Description of the task:
Repeat every line of the data exactly, but not the pictures.

Camera calibration parameters:
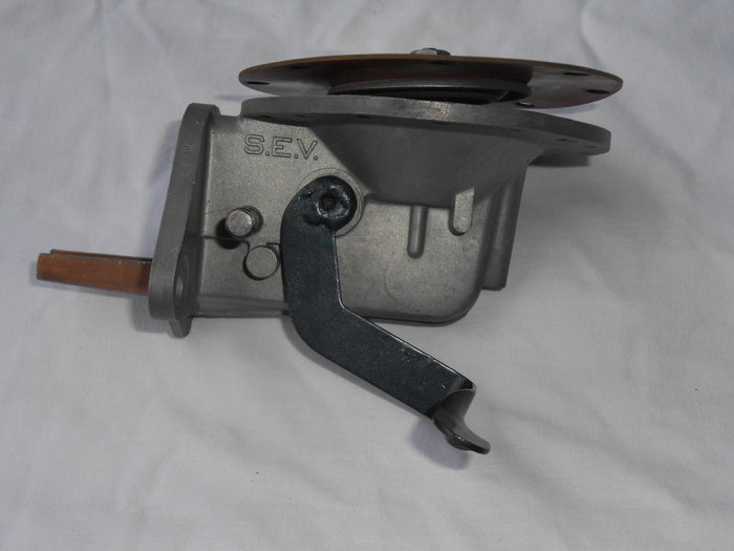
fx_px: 933
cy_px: 276
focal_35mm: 44
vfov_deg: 32.9
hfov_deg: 42.9
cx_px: 367
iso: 250
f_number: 14.2
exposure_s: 1/30
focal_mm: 7.8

Reply:
fx_px: 933
cy_px: 276
focal_35mm: 44
vfov_deg: 32.9
hfov_deg: 42.9
cx_px: 367
iso: 250
f_number: 14.2
exposure_s: 1/30
focal_mm: 7.8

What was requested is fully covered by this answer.